Zur Teilhabe in den digitalen Geisteswissenschaften sind infrastrukturelle Voraussetzung notwendig, wie etwa verlässliche Stromversorgung und stabile Internetverbindung, sowie Computerzugänge und Lizenzen für bestimmte Programme. Zugleich müssen Wissenschaftler*innen, die mit unterrepräsentierten Sprachen arbeiten, sehr viel Grundlagenarbeit leisten, um überhaupt Datensätze und digitale Methoden für Fragestellungen in unterrepräsentierten Sprachen anwenden zu können. Gerade im Umgang mit Kulturdaten sind Ansätze des minimal computing hilfreich, wie von Gil und Ortega (2016: 26) vorgeschlagen, aber auch offene Systeme, die durch die lokale Bevölkerung ohne aufwendige IT-Infrastruktur und technisches Vorwissen ergänzt werden können.
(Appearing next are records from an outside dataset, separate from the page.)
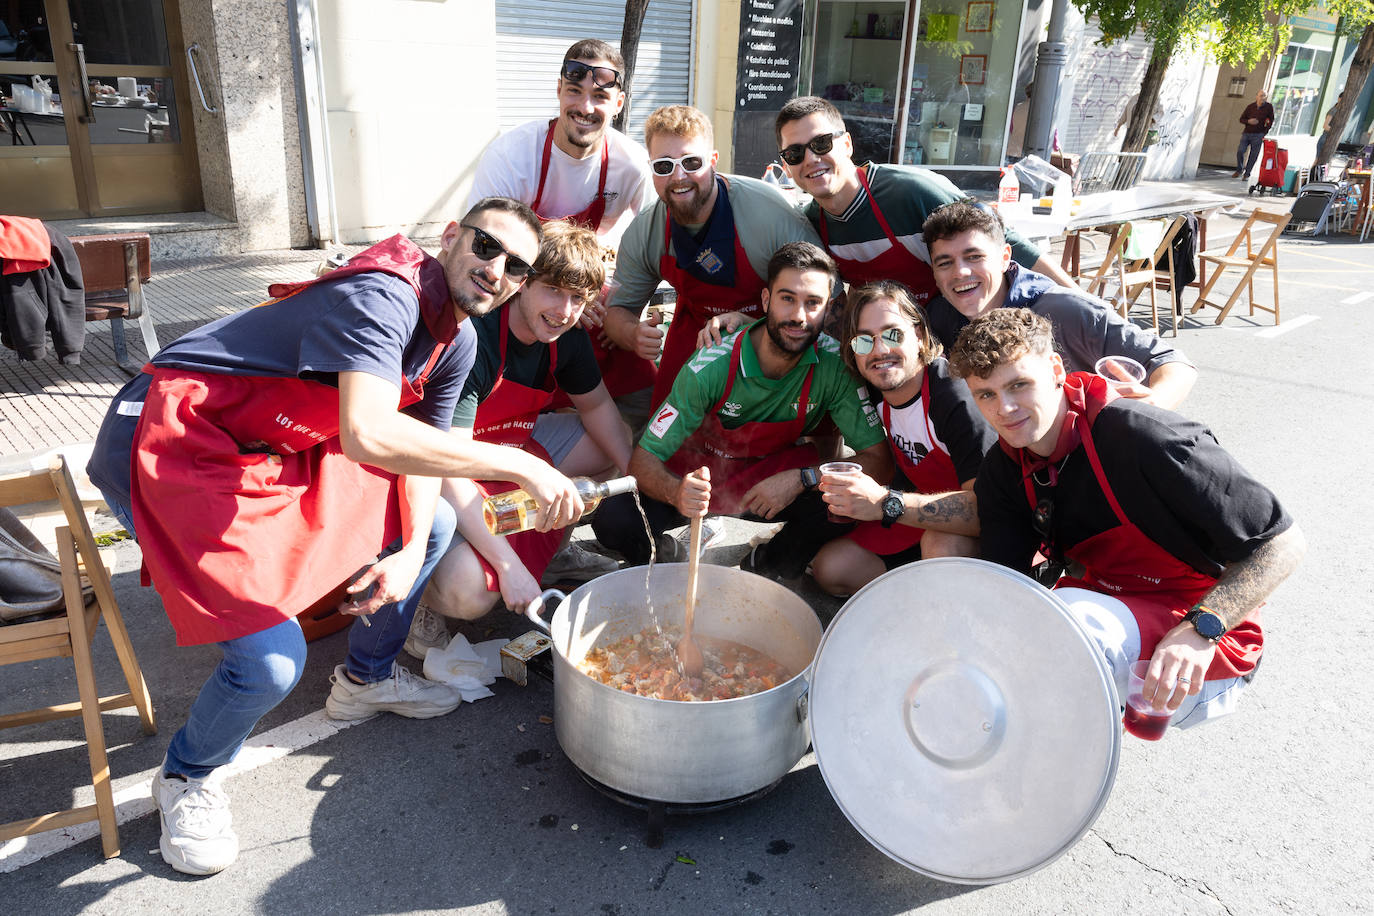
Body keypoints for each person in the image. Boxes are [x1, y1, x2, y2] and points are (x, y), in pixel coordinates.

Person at [85, 198, 585, 877]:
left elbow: (429, 456)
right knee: (270, 662)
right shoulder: (384, 294)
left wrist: (409, 554)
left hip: (260, 448)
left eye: (517, 266)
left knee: (431, 522)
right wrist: (521, 464)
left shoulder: (457, 340)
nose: (497, 269)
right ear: (450, 237)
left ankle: (366, 678)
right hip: (168, 439)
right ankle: (186, 776)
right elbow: (368, 433)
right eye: (486, 246)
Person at [949, 308, 1305, 730]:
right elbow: (1006, 586)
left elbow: (1283, 543)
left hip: (1205, 637)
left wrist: (1202, 628)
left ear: (1056, 369)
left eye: (1019, 385)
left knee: (1066, 629)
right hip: (1105, 607)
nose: (1004, 409)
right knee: (1003, 637)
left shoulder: (1146, 435)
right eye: (985, 395)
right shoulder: (1003, 467)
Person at [592, 242, 891, 578]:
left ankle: (770, 562)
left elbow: (878, 462)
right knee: (614, 521)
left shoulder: (835, 365)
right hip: (697, 475)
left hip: (769, 480)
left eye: (813, 303)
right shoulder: (710, 366)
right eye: (787, 298)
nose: (798, 316)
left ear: (830, 308)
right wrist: (676, 492)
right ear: (766, 300)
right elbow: (643, 459)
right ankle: (666, 557)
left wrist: (803, 478)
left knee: (845, 505)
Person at [408, 220, 633, 653]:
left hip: (508, 447)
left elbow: (599, 407)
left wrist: (637, 479)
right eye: (553, 290)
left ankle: (552, 552)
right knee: (469, 592)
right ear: (523, 280)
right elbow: (449, 466)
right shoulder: (477, 336)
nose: (565, 311)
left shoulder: (564, 334)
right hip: (436, 469)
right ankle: (420, 595)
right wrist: (508, 567)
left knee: (610, 443)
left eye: (577, 299)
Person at [466, 38, 656, 419]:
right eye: (574, 92)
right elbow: (478, 253)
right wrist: (549, 296)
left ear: (618, 105)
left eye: (600, 97)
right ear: (558, 91)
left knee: (643, 406)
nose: (585, 108)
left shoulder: (632, 164)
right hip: (514, 303)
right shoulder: (512, 156)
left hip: (591, 309)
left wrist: (625, 307)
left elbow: (657, 244)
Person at [602, 104, 831, 411]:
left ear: (712, 161)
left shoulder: (769, 213)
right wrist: (633, 334)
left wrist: (756, 331)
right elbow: (618, 311)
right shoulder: (646, 230)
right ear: (651, 168)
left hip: (778, 335)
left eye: (691, 162)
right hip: (695, 332)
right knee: (668, 441)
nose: (679, 177)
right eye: (664, 166)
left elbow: (825, 304)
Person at [774, 96, 1078, 301]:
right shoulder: (812, 223)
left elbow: (1003, 240)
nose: (811, 159)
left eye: (821, 143)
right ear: (786, 165)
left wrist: (1084, 306)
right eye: (795, 153)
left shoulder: (912, 192)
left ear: (847, 144)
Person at [809, 281, 994, 597]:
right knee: (832, 569)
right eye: (864, 341)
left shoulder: (953, 398)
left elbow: (988, 511)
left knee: (940, 544)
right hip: (918, 510)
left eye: (892, 335)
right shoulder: (872, 387)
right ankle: (923, 593)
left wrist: (883, 503)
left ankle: (946, 616)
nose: (879, 351)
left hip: (986, 528)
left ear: (919, 336)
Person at [921, 201, 1197, 409]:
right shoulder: (940, 319)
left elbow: (1173, 363)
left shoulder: (1066, 309)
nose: (960, 273)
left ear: (1005, 257)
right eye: (945, 262)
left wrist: (1152, 405)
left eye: (974, 256)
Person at [1233, 89, 1275, 179]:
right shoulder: (1250, 107)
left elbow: (1271, 120)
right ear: (1256, 96)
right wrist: (1248, 121)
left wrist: (1264, 132)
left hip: (1258, 134)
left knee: (1253, 155)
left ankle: (1247, 173)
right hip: (1247, 133)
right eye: (1261, 95)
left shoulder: (1269, 107)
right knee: (1240, 151)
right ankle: (1239, 170)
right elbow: (1241, 119)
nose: (1262, 98)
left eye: (1264, 96)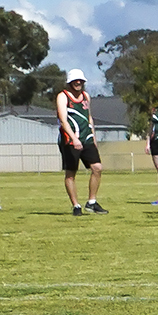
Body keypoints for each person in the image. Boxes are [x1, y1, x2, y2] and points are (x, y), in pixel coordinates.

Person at [57, 69, 106, 215]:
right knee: (71, 173)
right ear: (70, 82)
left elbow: (89, 117)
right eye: (75, 80)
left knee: (97, 168)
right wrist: (73, 138)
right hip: (70, 140)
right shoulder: (63, 97)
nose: (78, 83)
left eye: (81, 81)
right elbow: (63, 120)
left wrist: (93, 136)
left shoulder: (86, 96)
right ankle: (76, 205)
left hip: (87, 138)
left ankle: (92, 202)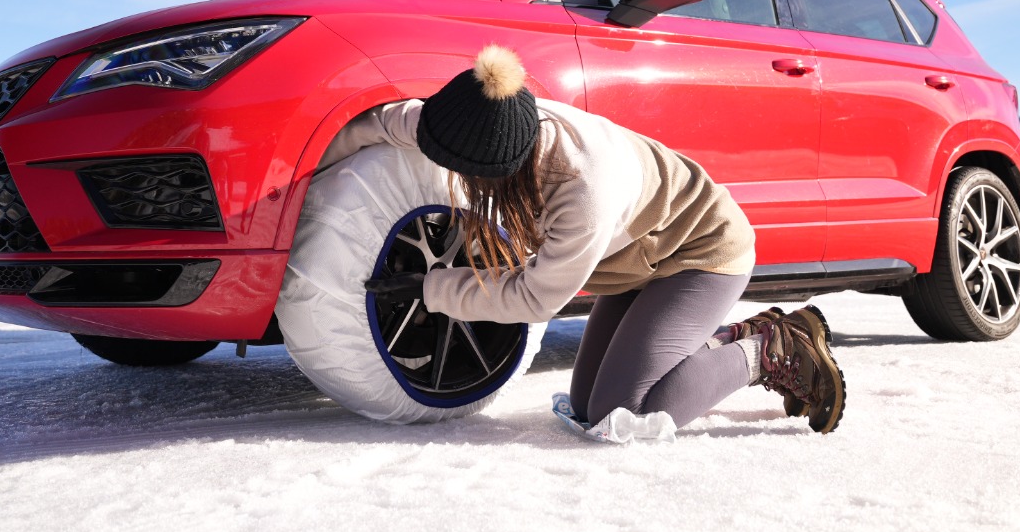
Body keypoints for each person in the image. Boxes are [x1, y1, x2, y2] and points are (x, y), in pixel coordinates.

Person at [329, 43, 846, 435]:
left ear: (501, 169)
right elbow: (385, 124)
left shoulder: (581, 187)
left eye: (466, 176)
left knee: (623, 414)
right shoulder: (471, 116)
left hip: (698, 255)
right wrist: (309, 172)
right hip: (633, 260)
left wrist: (434, 290)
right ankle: (714, 344)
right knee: (583, 408)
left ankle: (771, 349)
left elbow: (536, 296)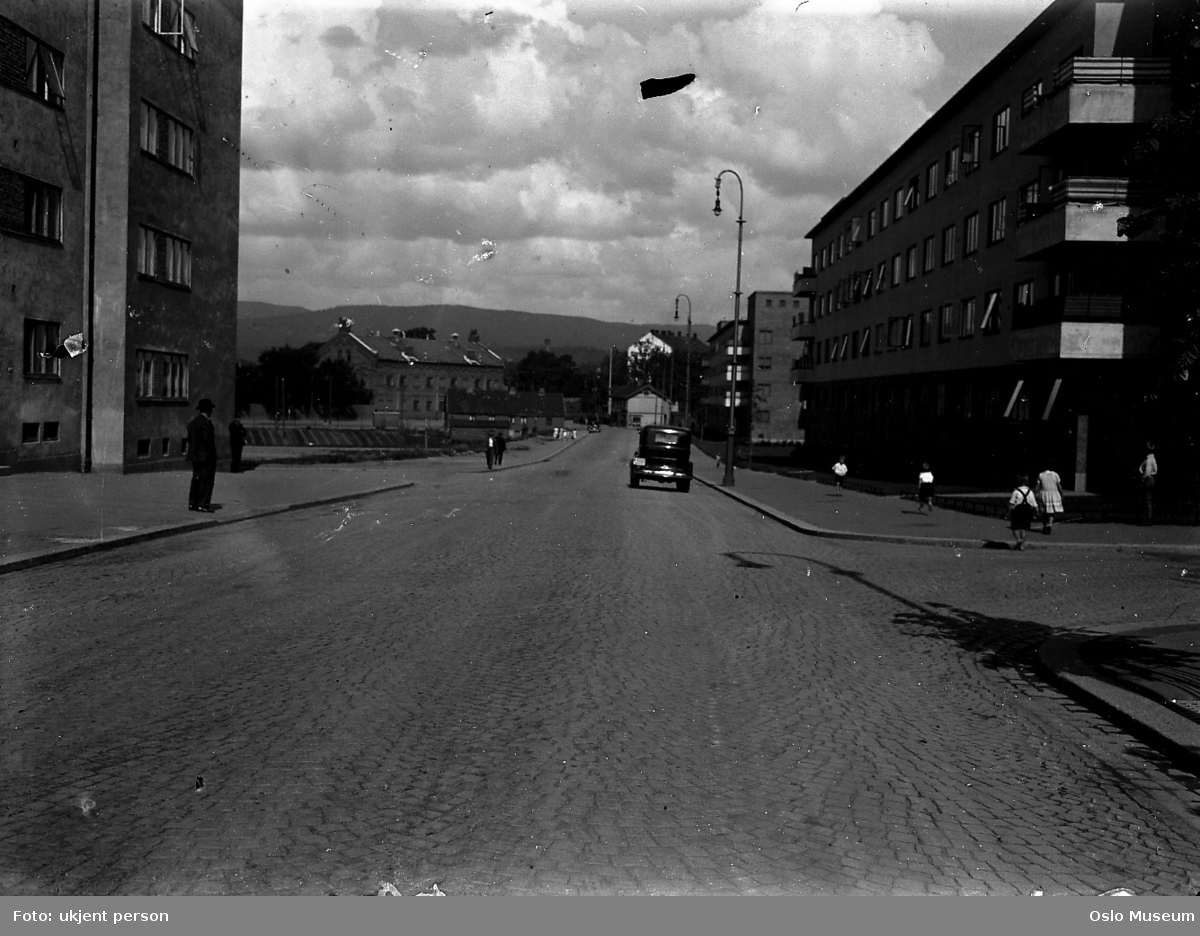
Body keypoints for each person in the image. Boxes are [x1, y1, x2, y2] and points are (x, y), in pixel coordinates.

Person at [187, 398, 217, 512]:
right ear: (209, 410)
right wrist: (211, 454)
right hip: (206, 456)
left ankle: (192, 503)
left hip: (195, 456)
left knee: (196, 478)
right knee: (206, 480)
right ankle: (203, 504)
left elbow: (191, 440)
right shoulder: (206, 423)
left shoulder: (193, 423)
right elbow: (207, 440)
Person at [1008, 474, 1038, 550]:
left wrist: (1009, 512)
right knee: (1024, 528)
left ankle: (1018, 539)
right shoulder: (1030, 492)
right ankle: (1022, 546)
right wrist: (1036, 512)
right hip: (1027, 511)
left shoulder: (1016, 491)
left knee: (1014, 527)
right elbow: (1034, 504)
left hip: (1017, 510)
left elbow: (1011, 503)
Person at [1035, 464, 1063, 534]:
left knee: (1044, 511)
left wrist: (1036, 493)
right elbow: (1059, 486)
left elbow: (1038, 485)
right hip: (1054, 494)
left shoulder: (1041, 475)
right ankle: (1049, 524)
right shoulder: (1055, 474)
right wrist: (1061, 494)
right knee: (1051, 512)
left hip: (1044, 494)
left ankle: (1044, 525)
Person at [1139, 443, 1158, 524]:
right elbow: (1155, 470)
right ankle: (1149, 516)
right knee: (1149, 498)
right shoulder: (1153, 459)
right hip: (1151, 479)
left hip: (1148, 479)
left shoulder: (1148, 460)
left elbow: (1147, 472)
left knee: (1147, 499)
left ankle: (1148, 517)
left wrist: (1143, 479)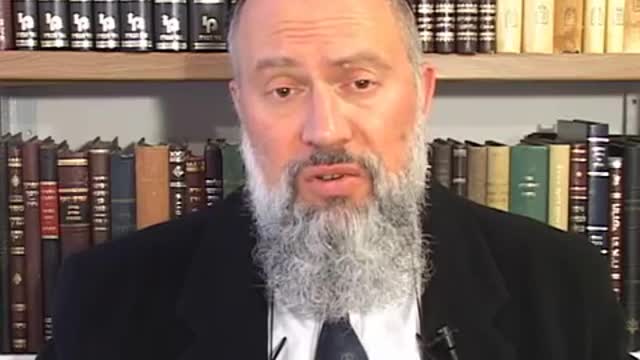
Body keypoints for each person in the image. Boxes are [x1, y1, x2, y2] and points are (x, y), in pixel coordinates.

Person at [37, 0, 630, 359]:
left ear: (422, 95)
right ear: (242, 106)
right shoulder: (109, 297)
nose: (325, 130)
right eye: (284, 91)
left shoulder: (559, 287)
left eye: (360, 83)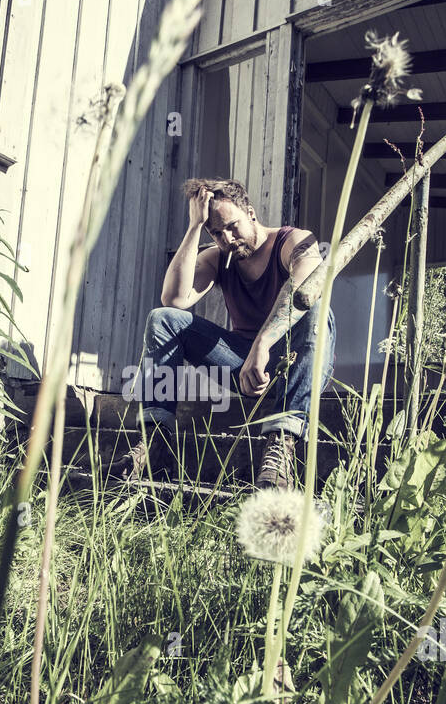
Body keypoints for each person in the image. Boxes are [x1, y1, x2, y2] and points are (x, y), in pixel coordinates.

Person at [113, 177, 335, 491]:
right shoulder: (219, 257)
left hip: (297, 361)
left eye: (232, 226)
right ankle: (155, 444)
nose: (227, 238)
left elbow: (306, 286)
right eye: (216, 232)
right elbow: (174, 299)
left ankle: (279, 446)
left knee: (315, 309)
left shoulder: (292, 240)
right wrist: (194, 228)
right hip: (243, 367)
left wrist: (263, 342)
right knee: (163, 319)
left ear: (252, 214)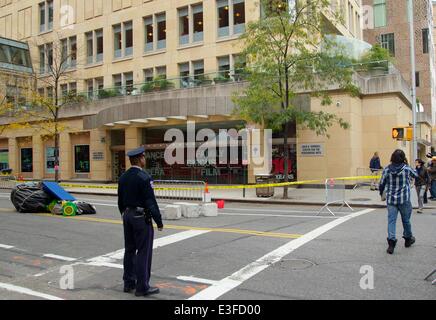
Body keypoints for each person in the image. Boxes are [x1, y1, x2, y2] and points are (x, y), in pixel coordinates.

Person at [117, 146, 164, 296]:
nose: (145, 160)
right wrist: (159, 221)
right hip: (140, 217)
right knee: (144, 251)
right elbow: (150, 201)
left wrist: (124, 214)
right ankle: (142, 286)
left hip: (127, 215)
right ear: (140, 159)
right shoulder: (144, 177)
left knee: (129, 250)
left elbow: (120, 200)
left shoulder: (123, 177)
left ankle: (128, 283)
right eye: (144, 157)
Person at [379, 149, 418, 254]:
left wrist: (381, 193)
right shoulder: (406, 169)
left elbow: (381, 183)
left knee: (391, 221)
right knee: (406, 220)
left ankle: (391, 243)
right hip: (404, 199)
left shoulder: (387, 170)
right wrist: (407, 164)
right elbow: (416, 175)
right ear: (403, 158)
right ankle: (408, 239)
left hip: (391, 200)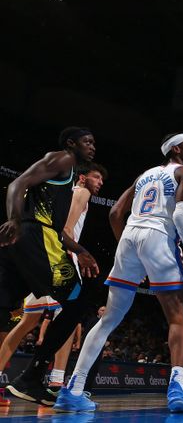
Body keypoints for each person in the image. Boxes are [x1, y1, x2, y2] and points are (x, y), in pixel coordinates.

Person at [54, 133, 183, 414]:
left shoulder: (143, 176)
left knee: (109, 319)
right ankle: (177, 389)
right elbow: (181, 214)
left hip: (130, 238)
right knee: (176, 316)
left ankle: (72, 390)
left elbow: (115, 213)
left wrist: (130, 251)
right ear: (176, 149)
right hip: (159, 235)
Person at [0, 127, 101, 406]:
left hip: (24, 242)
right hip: (36, 239)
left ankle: (29, 377)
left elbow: (59, 227)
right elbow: (15, 185)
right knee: (77, 303)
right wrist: (13, 220)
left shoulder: (64, 176)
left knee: (6, 315)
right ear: (71, 143)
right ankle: (32, 377)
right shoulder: (63, 159)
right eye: (87, 142)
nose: (92, 147)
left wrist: (80, 250)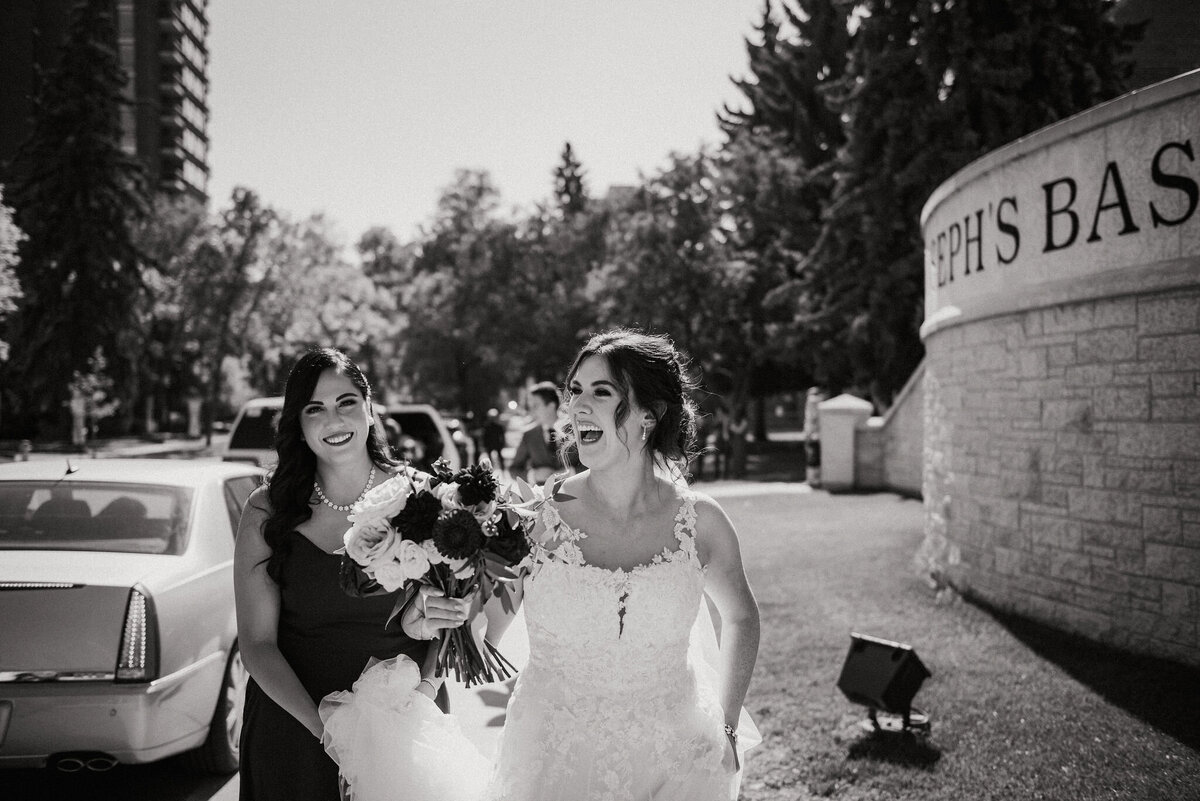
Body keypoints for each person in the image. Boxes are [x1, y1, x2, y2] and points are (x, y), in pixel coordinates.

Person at [233, 348, 466, 801]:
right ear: (297, 425)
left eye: (346, 402)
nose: (334, 421)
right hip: (296, 730)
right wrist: (331, 734)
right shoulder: (265, 509)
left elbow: (450, 620)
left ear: (369, 407)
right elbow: (256, 645)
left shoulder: (423, 496)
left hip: (403, 724)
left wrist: (425, 689)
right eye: (314, 409)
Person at [508, 381, 569, 485]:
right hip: (543, 498)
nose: (531, 411)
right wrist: (533, 475)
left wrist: (571, 472)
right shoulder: (529, 434)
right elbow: (514, 470)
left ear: (551, 406)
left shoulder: (574, 429)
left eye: (535, 406)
Unserer Erfahrung nach hat sich gerade Wikidata und Wikipedia für diese Umsetzung ausgezeichnet geeignet. Dies zeigt sich auch dadurch, dass seit der Bereinigung der Datenlage im Dezember 2020 die Begriffe von anderen Nutzer*innen weiter bearbeitet wurden. Es sind für manche Bereiche sowohl sprachliche Ergänzungen (etwa Arabisch und Russisch) als auch Verweise auf Normdaten in anderen Sprachen hinzugekommen. Diese Ergänzungen wurden hauptsächlich bei Toponymen durchgeführt, die sehr bekannt sind, etwa Artemistempel oder House of Virgin Mary, eröffnen wiederum neue Möglichkeiten für das Projekt und machen es möglich, Publikationen und Quellen in Türkisch aber auch anderen (noch nicht antizipierten) Sprachen zu Ephesos zu erfassen. Zusätzlich hat sich auch gezeigt, dass einige Änderungen durch User mit mobilen Endgeräten durchgeführt wurden und somit ein niederschwelliger Zugang gerade für User mit alternativen Internetzugängen möglich war (siehe z.B. https://www.wikidata.org/w/index.php?title=Q43018&action=history; letzter Zugriff: 1. Dezember 2021). Die Anzahl der Änderungen ist leider nicht quantifizierbar.

Fazit

Der Aspekt der Inklusion und Teilhabe durch türkische Partner*innen in der Wissenschaft und in der Lokalbevölkerung wurde im Projekt anfangs nur im Hinblick auf technologische Zugänglichkeit gedacht. Das Anliegen des Projektes war es jedoch die Zugänglichkeit wissenschaftlicher Dokumentation einer Kulturerbestätte zu erhöhen, weshalb schnell klar wurde, dass mehr Arbeit notwendig war als nur Digitalisate online zu stellen und die Mehrsprachigkeit der nächste logische Schritt war. Obwohl das Augenmerk zunächst nur auf der türkischen Sprache lag, konnten per Zufallsfund weitere Sprachen nach einem einheitlichen Workflow hinzugefügt werden, wobei die weite Verbreitung einer einzelnen Karte die Datenlage unterstützte. Die Erfahrung zeigte, dass teilweise bereits sehr viele Daten vorhanden sind, diese aber erst gesucht und zusammengeführt werden müssen. Wikidata und Wikipedia hatten für das Projekt den Vorteil, dass die bereinigten Datensätze von anderen schnell gefunden werden können, und durch einheitlich Ansprache und Normdaten verknüpft sind. Wikidata hatte den zusätzlichen Vorteil, dass die Wikimedia-Plattform kostenfrei und niederschwellig in der Nutzung und Einpflegung von Daten ist. Die Ergebnisse des Projektes zeigen, dass dieser Prozess zur verbesserten Wahrnehmung von Forschung aus unterrepräsentierten Gruppen führen und dadurch ein multikulturelles und inklusives Gedächtnis entstehen kann.